→ INSTRUCTIONS FOR THE TASK
In the records below, express everything from the line containing "order: Hemiptera" down to the line containing "common name: Lake loosestrife", both included, as a Markdown table with the columns Row and Line. Leave out blank lines.

→ Data records
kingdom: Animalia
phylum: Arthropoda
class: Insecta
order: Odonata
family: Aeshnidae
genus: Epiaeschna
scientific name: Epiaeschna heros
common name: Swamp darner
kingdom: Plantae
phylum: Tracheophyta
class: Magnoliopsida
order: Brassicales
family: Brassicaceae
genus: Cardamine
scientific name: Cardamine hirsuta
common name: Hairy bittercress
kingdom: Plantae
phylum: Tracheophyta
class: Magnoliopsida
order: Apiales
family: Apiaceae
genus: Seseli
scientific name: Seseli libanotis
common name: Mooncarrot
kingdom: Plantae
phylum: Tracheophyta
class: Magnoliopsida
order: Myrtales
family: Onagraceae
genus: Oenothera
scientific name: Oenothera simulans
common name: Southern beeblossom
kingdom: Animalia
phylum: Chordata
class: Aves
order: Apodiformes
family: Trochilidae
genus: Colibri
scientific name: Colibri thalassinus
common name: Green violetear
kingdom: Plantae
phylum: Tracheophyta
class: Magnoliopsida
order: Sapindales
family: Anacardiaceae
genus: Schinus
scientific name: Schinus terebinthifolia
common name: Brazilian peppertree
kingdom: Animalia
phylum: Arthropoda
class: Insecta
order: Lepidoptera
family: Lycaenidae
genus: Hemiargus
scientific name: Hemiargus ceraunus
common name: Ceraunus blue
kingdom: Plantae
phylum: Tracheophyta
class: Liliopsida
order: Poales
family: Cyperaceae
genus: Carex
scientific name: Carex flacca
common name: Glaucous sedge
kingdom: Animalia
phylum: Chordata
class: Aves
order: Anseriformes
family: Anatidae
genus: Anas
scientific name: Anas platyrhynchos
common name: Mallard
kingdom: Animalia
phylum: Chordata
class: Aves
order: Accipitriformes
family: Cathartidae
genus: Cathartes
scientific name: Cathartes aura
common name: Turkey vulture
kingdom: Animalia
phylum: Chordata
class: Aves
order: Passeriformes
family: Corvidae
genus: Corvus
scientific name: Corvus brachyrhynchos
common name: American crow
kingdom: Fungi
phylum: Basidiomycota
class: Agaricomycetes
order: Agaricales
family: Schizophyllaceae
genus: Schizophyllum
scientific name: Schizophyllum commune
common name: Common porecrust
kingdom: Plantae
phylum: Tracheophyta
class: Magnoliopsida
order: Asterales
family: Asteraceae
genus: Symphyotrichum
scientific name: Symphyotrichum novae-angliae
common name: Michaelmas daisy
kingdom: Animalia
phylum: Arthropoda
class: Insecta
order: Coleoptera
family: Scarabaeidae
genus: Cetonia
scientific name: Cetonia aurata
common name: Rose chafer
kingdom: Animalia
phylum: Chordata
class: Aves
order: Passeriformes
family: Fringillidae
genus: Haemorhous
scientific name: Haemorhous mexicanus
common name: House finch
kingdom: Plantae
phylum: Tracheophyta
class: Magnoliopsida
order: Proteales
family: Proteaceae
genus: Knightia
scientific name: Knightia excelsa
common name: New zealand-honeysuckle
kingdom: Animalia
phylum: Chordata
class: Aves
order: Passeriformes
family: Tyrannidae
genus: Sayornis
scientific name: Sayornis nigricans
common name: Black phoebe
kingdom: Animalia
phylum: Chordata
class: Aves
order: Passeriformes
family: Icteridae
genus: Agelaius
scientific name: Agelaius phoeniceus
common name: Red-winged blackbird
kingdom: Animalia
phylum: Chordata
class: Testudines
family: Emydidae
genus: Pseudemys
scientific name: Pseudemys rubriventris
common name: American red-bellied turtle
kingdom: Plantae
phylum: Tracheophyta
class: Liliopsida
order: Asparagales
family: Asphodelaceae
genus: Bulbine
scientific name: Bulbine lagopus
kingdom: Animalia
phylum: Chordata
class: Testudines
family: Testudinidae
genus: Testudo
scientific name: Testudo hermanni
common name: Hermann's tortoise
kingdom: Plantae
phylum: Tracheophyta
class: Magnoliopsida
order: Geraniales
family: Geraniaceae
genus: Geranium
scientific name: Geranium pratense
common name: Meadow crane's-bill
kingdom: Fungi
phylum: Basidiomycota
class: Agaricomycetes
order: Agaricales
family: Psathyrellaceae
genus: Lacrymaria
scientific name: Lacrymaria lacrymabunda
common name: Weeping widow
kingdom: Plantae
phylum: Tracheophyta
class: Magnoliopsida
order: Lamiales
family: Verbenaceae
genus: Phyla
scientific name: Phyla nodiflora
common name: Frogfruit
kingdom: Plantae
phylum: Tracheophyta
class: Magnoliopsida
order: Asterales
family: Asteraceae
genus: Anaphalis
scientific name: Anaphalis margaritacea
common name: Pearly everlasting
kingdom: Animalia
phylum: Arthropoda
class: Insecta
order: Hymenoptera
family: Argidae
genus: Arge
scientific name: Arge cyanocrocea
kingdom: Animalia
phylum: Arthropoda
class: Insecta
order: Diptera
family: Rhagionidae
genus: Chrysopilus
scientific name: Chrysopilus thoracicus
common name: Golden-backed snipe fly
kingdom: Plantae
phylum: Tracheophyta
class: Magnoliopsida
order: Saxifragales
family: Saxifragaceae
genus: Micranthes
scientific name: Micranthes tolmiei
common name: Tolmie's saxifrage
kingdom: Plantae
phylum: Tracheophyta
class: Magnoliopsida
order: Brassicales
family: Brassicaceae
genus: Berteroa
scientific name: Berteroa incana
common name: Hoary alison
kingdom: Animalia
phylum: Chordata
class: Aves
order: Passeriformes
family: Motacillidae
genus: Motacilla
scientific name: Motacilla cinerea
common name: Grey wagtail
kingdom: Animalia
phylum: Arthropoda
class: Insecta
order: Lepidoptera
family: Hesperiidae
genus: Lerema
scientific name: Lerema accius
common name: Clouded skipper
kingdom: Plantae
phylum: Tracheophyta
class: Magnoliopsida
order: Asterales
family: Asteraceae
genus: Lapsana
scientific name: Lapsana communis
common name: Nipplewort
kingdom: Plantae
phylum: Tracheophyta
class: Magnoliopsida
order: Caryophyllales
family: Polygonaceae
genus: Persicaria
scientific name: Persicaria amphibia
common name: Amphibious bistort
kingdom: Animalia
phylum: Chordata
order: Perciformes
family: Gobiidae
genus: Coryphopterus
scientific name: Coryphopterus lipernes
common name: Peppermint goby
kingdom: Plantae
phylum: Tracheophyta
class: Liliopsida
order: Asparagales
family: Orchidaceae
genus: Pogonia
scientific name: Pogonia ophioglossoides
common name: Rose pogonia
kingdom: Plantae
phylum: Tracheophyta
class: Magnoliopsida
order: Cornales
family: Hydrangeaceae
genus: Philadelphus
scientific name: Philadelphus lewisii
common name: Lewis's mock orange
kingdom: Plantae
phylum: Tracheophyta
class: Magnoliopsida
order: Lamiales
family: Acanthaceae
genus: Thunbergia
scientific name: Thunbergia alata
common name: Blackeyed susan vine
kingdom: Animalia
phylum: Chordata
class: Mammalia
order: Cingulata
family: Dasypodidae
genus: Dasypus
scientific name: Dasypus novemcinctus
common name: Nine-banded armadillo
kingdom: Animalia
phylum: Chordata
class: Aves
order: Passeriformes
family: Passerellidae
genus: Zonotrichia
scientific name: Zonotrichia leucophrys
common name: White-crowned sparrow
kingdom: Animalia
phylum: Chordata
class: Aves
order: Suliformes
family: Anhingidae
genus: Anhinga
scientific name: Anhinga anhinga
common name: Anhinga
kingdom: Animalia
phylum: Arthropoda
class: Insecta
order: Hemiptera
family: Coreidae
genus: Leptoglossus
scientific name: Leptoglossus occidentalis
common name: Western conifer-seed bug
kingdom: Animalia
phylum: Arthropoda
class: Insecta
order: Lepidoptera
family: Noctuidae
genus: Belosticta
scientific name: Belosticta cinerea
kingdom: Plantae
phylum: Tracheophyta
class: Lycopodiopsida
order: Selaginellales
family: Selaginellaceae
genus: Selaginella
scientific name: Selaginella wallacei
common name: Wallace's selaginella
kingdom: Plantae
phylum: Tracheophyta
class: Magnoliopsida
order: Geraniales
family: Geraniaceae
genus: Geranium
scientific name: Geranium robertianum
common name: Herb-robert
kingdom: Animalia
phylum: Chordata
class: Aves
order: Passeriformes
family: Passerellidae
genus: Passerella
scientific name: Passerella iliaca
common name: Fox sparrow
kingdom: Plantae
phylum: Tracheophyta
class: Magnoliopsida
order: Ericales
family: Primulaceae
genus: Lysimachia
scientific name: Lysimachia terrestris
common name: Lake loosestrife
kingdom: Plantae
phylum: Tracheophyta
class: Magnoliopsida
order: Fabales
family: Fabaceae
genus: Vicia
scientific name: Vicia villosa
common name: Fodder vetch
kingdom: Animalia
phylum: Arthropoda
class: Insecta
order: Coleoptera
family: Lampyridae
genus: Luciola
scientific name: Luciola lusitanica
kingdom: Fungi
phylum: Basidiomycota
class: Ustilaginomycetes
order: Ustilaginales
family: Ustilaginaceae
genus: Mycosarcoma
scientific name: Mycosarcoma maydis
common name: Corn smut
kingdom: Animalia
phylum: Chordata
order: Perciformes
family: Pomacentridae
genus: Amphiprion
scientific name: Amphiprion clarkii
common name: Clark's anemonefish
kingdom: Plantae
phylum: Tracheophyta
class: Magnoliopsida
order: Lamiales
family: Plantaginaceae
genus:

→ ANSWER IN FULL
| Row | Line |
|---|---|
| 1 | order: Hemiptera |
| 2 | family: Coreidae |
| 3 | genus: Leptoglossus |
| 4 | scientific name: Leptoglossus occidentalis |
| 5 | common name: Western conifer-seed bug |
| 6 | kingdom: Animalia |
| 7 | phylum: Arthropoda |
| 8 | class: Insecta |
| 9 | order: Lepidoptera |
| 10 | family: Noctuidae |
| 11 | genus: Belosticta |
| 12 | scientific name: Belosticta cinerea |
| 13 | kingdom: Plantae |
| 14 | phylum: Tracheophyta |
| 15 | class: Lycopodiopsida |
| 16 | order: Selaginellales |
| 17 | family: Selaginellaceae |
| 18 | genus: Selaginella |
| 19 | scientific name: Selaginella wallacei |
| 20 | common name: Wallace's selaginella |
| 21 | kingdom: Plantae |
| 22 | phylum: Tracheophyta |
| 23 | class: Magnoliopsida |
| 24 | order: Geraniales |
| 25 | family: Geraniaceae |
| 26 | genus: Geranium |
| 27 | scientific name: Geranium robertianum |
| 28 | common name: Herb-robert |
| 29 | kingdom: Animalia |
| 30 | phylum: Chordata |
| 31 | class: Aves |
| 32 | order: Passeriformes |
| 33 | family: Passerellidae |
| 34 | genus: Passerella |
| 35 | scientific name: Passerella iliaca |
| 36 | common name: Fox sparrow |
| 37 | kingdom: Plantae |
| 38 | phylum: Tracheophyta |
| 39 | class: Magnoliopsida |
| 40 | order: Ericales |
| 41 | family: Primulaceae |
| 42 | genus: Lysimachia |
| 43 | scientific name: Lysimachia terrestris |
| 44 | common name: Lake loosestrife |